◆ Work to complete
Would you give the listing again exactly as written, minus its pictures?

◆ Data under study

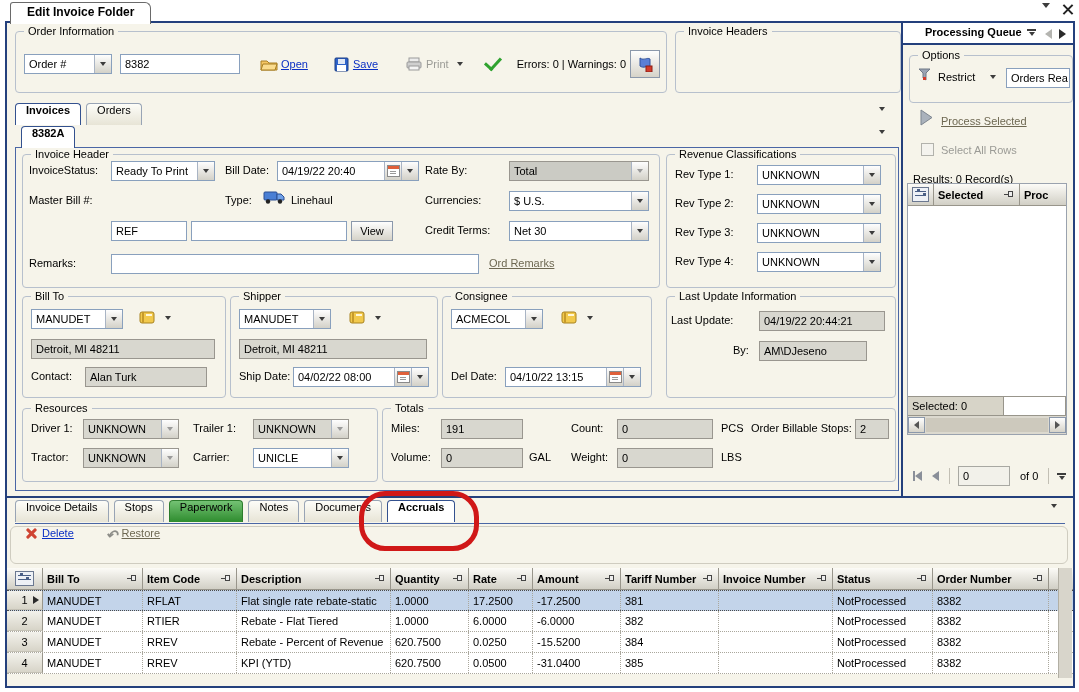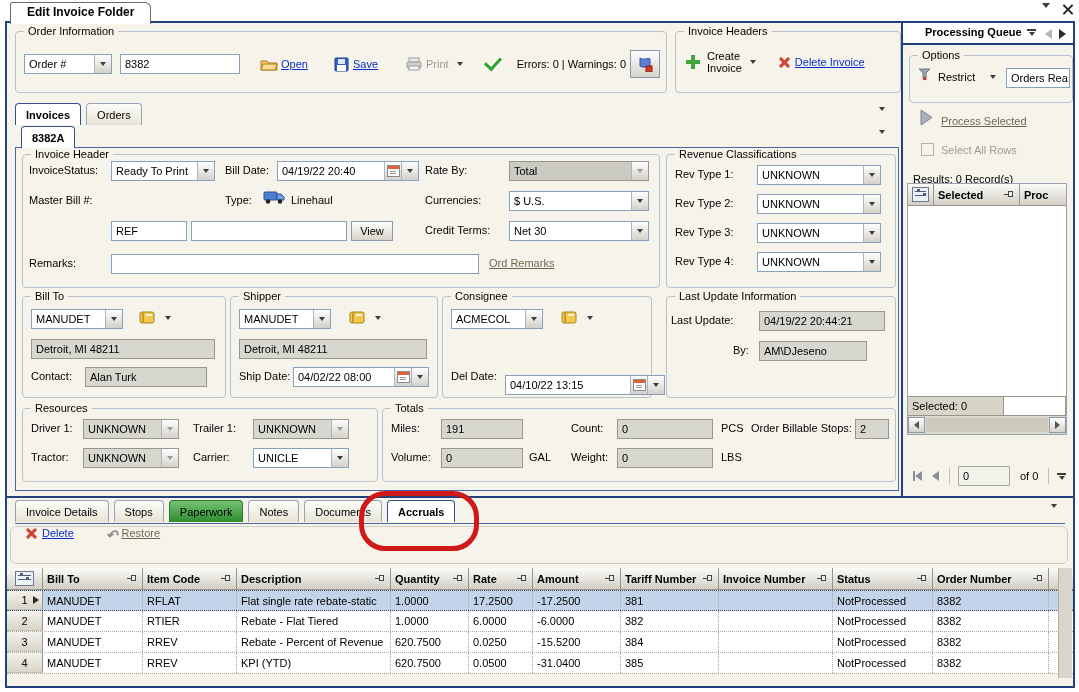--- a/index.html
+++ b/index.html
@@ -23,21 +23,21 @@
   .ar.gy{border-top-color:#9a9a9a}
   .ar.big{border-left-width:4px;border-right-width:4px;border-top-width:5px}
   .cal{width:11px;height:10px;border:1px solid #8a8a8a;background:#fff;position:relative}
   .cal::before{content:'';position:absolute;top:0;left:0;right:0;height:3px;background:#e0603a}
   .cal::after{content:'';position:absolute;top:5px;left:2px;width:6px;height:1px;background:#999;box-shadow:0 2px 0 #999}
   .link{color:#0a2fc4;text-decoration:underline;cursor:pointer;white-space:nowrap}
   .olink{color:#6e6852;text-decoration:underline;cursor:pointer;white-space:nowrap}
   .gylbl{color:#9b9b96}
   .btn3d{background:linear-gradient(#fefefe,#d6d3c9);border:1px solid #8b98ab;display:flex;align-items:center;justify-content:center;box-sizing:border-box}
   
-  .tab{height:21px;padding:0 10px;display:inline-flex;align-items:center;background:linear-gradient(#fdfdf8,#e7e4d6);border:1px solid #98a4b5;border-bottom:none;border-radius:4px 4px 0 0;margin-right:2px;position:relative;cursor:pointer}
+  .tab{height:21px;padding:0 10px;display:inline-flex;background:linear-gradient(#fdfdf8,#e7e4d6);border:1px solid #98a4b5;border-bottom:none;border-radius:4px 4px 0 0;margin-right:2px;position:relative;cursor:pointer}
   .tab.active{background:#fff;border-color:#33518f;font-weight:bold;z-index:3}
   .tab.green{background:linear-gradient(#74c274,#2e8c2e);border-color:#2c7c2c}
   
   .grid-h{display:flex;background:linear-gradient(#fcfbf7,#cfcdc3);font-weight:bold}
   .hc{display:flex;align-items:center;padding:0 4px;border-right:1px solid #98958b;border-bottom:1px solid #98958b;box-sizing:border-box;height:22px;overflow:hidden;white-space:nowrap}
   .row{display:flex;height:21px;border-bottom:1px dotted #aaa79c;background:#fff;box-sizing:border-box}
   .row.sel{background:#c3d4ea;border-top:1px dotted #4a4a4a;border-bottom:1px dotted #4a4a4a}
   .dc{display:flex;align-items:center;padding:0 4px;border-right:1px dotted #aaa79c;box-sizing:border-box;overflow:hidden;white-space:nowrap}
   .rowsel{background:linear-gradient(#f3f2ec,#d7d4c8);border-right:1px solid #98958b;border-bottom:1px solid #c4c1b5;display:flex;align-items:center;justify-content:center;position:relative;box-sizing:border-box}
   .c0{width:36px;flex:none}.c1{width:100px;flex:none}.c2{width:94px;flex:none}.c3{width:154px;flex:none}
@@ -131,30 +131,20 @@
                 <path d="M3 1c4 3 7-1 10 1v8c-3-2-6 2-10-1z" fill="#5a7fd6" stroke="#31539c"></path>
                 <rect x="9" y="9" width="6" height="6" fill="#d23b2a" stroke="#8e1f14"></rect>
               </svg>
           </span>
         </div>
       </div>
     </div>
 
     <div class="gb" style="left:668px;top:8px;width:224px;height:60px">
       <span class="lg">Invoice Headers</span>
-      <div class="abs" style="left:10px;top:14px;right:6px;height:32px;display:flex;align-items:center">
-        <i class="plus-ico"></i>
-        <span style="margin-left:7px;line-height:12px">
-          <span>Create</span><br>
-          <span>Invoice</span>
-        </span>
-        <i class="ar" style="margin-left:8px"></i>
-        <i class="x-ico" style="margin-left:22px"></i>
-        <span class="link" style="margin-left:4px">Delete Invoice</span>
-      </div>
     </div>
 
     <div class="abs" style="left:8px;top:80px;height:22px">
       <span class="tab active">
           <span>Invoices</span>
         </span>
       <span class="tab">
           <span>Orders</span>
         </span>
     </div>
@@ -337,21 +327,21 @@
         </div>
         <span class="abs" style="left:118px;top:14px">
           <svg width="16" height="13">
               <rect x="1" y="1" width="14" height="11" rx="2" fill="#f2c94c" stroke="#a8821f"></rect>
               <rect x="3" y="1" width="2" height="11" fill="#c79a2a"></rect>
               <rect x="7" y="3" width="6" height="2" fill="#fff7d9"></rect>
             </svg>
         </span>
         <i class="ar abs" style="left:144px;top:19px"></i>
         <span class="lbl" style="left:8px;top:73px">Del Date:</span>
-        <div class="date" style="left:62px;top:78px;width:160px">
+        <div class="date" style="left:62px;top:70px;width:136px">
           <span class="cv">04/10/22 13:15</span>
           <span class="cb">
               <i class="cal"></i>
             </span>
           <span class="cb">
               <i class="ar"></i>
             </span>
         </div>
       </div>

◆ Answer section
--- a/index.html
+++ b/index.html
@@ -23,21 +23,21 @@
   .ar.gy{border-top-color:#9a9a9a}
   .ar.big{border-left-width:4px;border-right-width:4px;border-top-width:5px}
   .cal{width:11px;height:10px;border:1px solid #8a8a8a;background:#fff;position:relative}
   .cal::before{content:'';position:absolute;top:0;left:0;right:0;height:3px;background:#e0603a}
   .cal::after{content:'';position:absolute;top:5px;left:2px;width:6px;height:1px;background:#999;box-shadow:0 2px 0 #999}
   .link{color:#0a2fc4;text-decoration:underline;cursor:pointer;white-space:nowrap}
   .olink{color:#6e6852;text-decoration:underline;cursor:pointer;white-space:nowrap}
   .gylbl{color:#9b9b96}
   .btn3d{background:linear-gradient(#fefefe,#d6d3c9);border:1px solid #8b98ab;display:flex;align-items:center;justify-content:center;box-sizing:border-box}
   
-  .tab{height:21px;padding:0 10px;display:inline-flex;align-items:center;background:linear-gradient(#fdfdf8,#e7e4d6);border:1px solid #98a4b5;border-bottom:none;border-radius:4px 4px 0 0;margin-right:2px;position:relative;cursor:pointer}
+  .tab{height:21px;padding:0 10px;display:inline-flex;background:linear-gradient(#fdfdf8,#e7e4d6);border:1px solid #98a4b5;border-bottom:none;border-radius:4px 4px 0 0;margin-right:2px;position:relative;cursor:pointer}
   .tab.active{background:#fff;border-color:#33518f;font-weight:bold;z-index:3}
   .tab.green{background:linear-gradient(#74c274,#2e8c2e);border-color:#2c7c2c}
   
   .grid-h{display:flex;background:linear-gradient(#fcfbf7,#cfcdc3);font-weight:bold}
   .hc{display:flex;align-items:center;padding:0 4px;border-right:1px solid #98958b;border-bottom:1px solid #98958b;box-sizing:border-box;height:22px;overflow:hidden;white-space:nowrap}
   .row{display:flex;height:21px;border-bottom:1px dotted #aaa79c;background:#fff;box-sizing:border-box}
   .row.sel{background:#c3d4ea;border-top:1px dotted #4a4a4a;border-bottom:1px dotted #4a4a4a}
   .dc{display:flex;align-items:center;padding:0 4px;border-right:1px dotted #aaa79c;box-sizing:border-box;overflow:hidden;white-space:nowrap}
   .rowsel{background:linear-gradient(#f3f2ec,#d7d4c8);border-right:1px solid #98958b;border-bottom:1px solid #c4c1b5;display:flex;align-items:center;justify-content:center;position:relative;box-sizing:border-box}
   .c0{width:36px;flex:none}.c1{width:100px;flex:none}.c2{width:94px;flex:none}.c3{width:154px;flex:none}
@@ -131,30 +131,20 @@
                 <path d="M3 1c4 3 7-1 10 1v8c-3-2-6 2-10-1z" fill="#5a7fd6" stroke="#31539c"></path>
                 <rect x="9" y="9" width="6" height="6" fill="#d23b2a" stroke="#8e1f14"></rect>
               </svg>
           </span>
         </div>
       </div>
     </div>
 
     <div class="gb" style="left:668px;top:8px;width:224px;height:60px">
       <span class="lg">Invoice Headers</span>
-      <div class="abs" style="left:10px;top:14px;right:6px;height:32px;display:flex;align-items:center">
-        <i class="plus-ico"></i>
-        <span style="margin-left:7px;line-height:12px">
-          <span>Create</span><br>
-          <span>Invoice</span>
-        </span>
-        <i class="ar" style="margin-left:8px"></i>
-        <i class="x-ico" style="margin-left:22px"></i>
-        <span class="link" style="margin-left:4px">Delete Invoice</span>
-      </div>
     </div>
 
     <div class="abs" style="left:8px;top:80px;height:22px">
       <span class="tab active">
           <span>Invoices</span>
         </span>
       <span class="tab">
           <span>Orders</span>
         </span>
     </div>
@@ -337,21 +327,21 @@
         </div>
         <span class="abs" style="left:118px;top:14px">
           <svg width="16" height="13">
               <rect x="1" y="1" width="14" height="11" rx="2" fill="#f2c94c" stroke="#a8821f"></rect>
               <rect x="3" y="1" width="2" height="11" fill="#c79a2a"></rect>
               <rect x="7" y="3" width="6" height="2" fill="#fff7d9"></rect>
             </svg>
         </span>
         <i class="ar abs" style="left:144px;top:19px"></i>
         <span class="lbl" style="left:8px;top:73px">Del Date:</span>
-        <div class="date" style="left:62px;top:78px;width:160px">
+        <div class="date" style="left:62px;top:70px;width:136px">
           <span class="cv">04/10/22 13:15</span>
           <span class="cb">
               <i class="cal"></i>
             </span>
           <span class="cb">
               <i class="ar"></i>
             </span>
         </div>
       </div>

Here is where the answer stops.